You’ll see two general themes for how the Knicks got these open threes. The primary way is just good basketball: crisp ball movement putting the less-athletic Nets out of position. Though coaches teach that you move “on the pass” to contest your man, meaning you start your rotation as the ball leaves the passer’s hands, you’ll see that the Nets hesitated, waiting until the shooter caught the ball before stepping up to contest. On a few occasions, the Nets dropped so far down that one of their big men had to lumber out of the paint to try to alter the shot, which ended poorly more often than not.

The second is some confusion on the team’s pick-and-roll coverage. Though the players and coach acknowledged that they wanted the bigs to come a little higher “up” to contest the ballhandler, there were possessions where Felton simply darted around a high screen and took an open shot without any defensive pressure.

It’s truly “pick your poison” for the Nets defensively. Entering Thursday night’s game, the Nets allowed teams to score about 40 points per game in the paint, but also commit a number of shooting fouls, allowing teams to shoot the fourth-most free throws per game in the league. Though the Nets made a concerted effort to limit those shots in the paint, they weren’t able to recover quickly enough on the three-point line, giving up a host of open shots to Knicks guards.

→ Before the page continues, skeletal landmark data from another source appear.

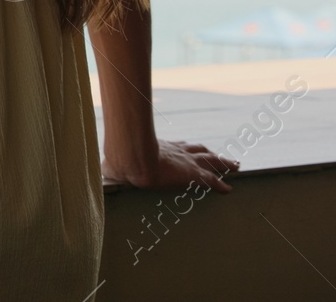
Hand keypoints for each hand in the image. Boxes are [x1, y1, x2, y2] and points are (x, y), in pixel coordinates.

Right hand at [103, 139, 238, 193]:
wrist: (132, 158)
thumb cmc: (122, 158)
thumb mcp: (116, 163)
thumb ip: (111, 168)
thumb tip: (99, 173)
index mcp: (161, 148)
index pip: (179, 146)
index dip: (187, 148)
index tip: (193, 148)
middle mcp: (177, 152)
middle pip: (200, 150)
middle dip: (211, 153)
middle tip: (221, 155)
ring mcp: (186, 162)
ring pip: (212, 161)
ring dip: (224, 163)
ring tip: (235, 165)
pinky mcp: (192, 175)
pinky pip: (212, 181)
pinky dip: (221, 184)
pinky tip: (229, 189)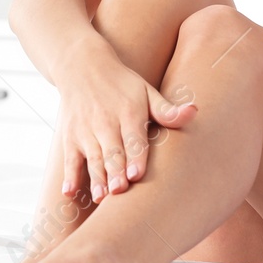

In one sense, the plan worked: at numerous points in the first three quarters, the Nets had all five players with at least one foot in the paint (even doing this in a “zone” defense at one point). As a result, the Knicks only scored 20 points in the paint, well below the Nets’ season average.

But the cost was too great: the Knicks hit twelve three-pointers in the first 36 minutes, most of them wide open, including five in the crucial third quarter. The Knicks nearly scored as many points on their third-quarter three-pointers (15) as the Nets did in the entire period (16).

The Nets are without Deron Williams, Paul Pierce, Andrei Kirilenko, and Jason Terry due to injury, so part of that is personnel. But other than Kirilenko, none of the four are considered game-changing defenders.

By the end of that third quarter, the game was all but decided. The Nets entered the fourth down 25 points with no real plan to fix their failed plan. Their only next course of action is to look forward to Saturday’s game against the similarly depleted 3-15 Milwaukee Bucks, and hope they can figure out something — anything — to right their sinking, battered ship.